## INFORMATION:
%%

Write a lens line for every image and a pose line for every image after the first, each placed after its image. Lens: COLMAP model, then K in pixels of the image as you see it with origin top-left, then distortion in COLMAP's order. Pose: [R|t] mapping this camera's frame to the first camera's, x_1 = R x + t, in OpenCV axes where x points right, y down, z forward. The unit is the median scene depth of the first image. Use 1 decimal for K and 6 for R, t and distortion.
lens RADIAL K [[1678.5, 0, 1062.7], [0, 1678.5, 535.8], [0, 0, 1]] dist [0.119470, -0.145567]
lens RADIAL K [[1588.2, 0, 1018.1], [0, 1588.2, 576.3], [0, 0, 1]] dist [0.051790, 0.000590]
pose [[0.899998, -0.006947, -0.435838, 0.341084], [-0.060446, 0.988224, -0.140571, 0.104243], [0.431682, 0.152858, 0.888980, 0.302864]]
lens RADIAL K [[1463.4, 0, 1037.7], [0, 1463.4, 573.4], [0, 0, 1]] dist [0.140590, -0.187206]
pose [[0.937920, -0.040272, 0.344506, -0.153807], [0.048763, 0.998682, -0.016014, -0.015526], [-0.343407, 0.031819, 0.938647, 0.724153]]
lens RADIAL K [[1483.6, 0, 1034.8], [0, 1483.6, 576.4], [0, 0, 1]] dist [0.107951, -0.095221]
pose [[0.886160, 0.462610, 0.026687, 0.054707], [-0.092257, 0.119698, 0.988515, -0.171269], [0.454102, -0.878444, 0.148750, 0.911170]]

%%

## TASK TO COMPLETE:
Pull out each line above that contains the string "pose", and copy every one of them in full.

## EXERCISE RESULT:
Write a lens line for every image and a pose line for every image after the first, each placed after its image. Lens: COLMAP model, then K in pixels of the image as you see it with origin top-left, then distortion in COLMAP's order. Pose: [R|t] mapping this camera's frame to the first camera's, x_1 = R x + t, in OpenCV axes where x points right, y down, z forward. The unit is the median scene depth of the first image. Use 1 decimal for K and 6 for R, t and distortion.
pose [[0.899998, -0.006947, -0.435838, 0.341084], [-0.060446, 0.988224, -0.140571, 0.104243], [0.431682, 0.152858, 0.888980, 0.302864]]
pose [[0.937920, -0.040272, 0.344506, -0.153807], [0.048763, 0.998682, -0.016014, -0.015526], [-0.343407, 0.031819, 0.938647, 0.724153]]
pose [[0.886160, 0.462610, 0.026687, 0.054707], [-0.092257, 0.119698, 0.988515, -0.171269], [0.454102, -0.878444, 0.148750, 0.911170]]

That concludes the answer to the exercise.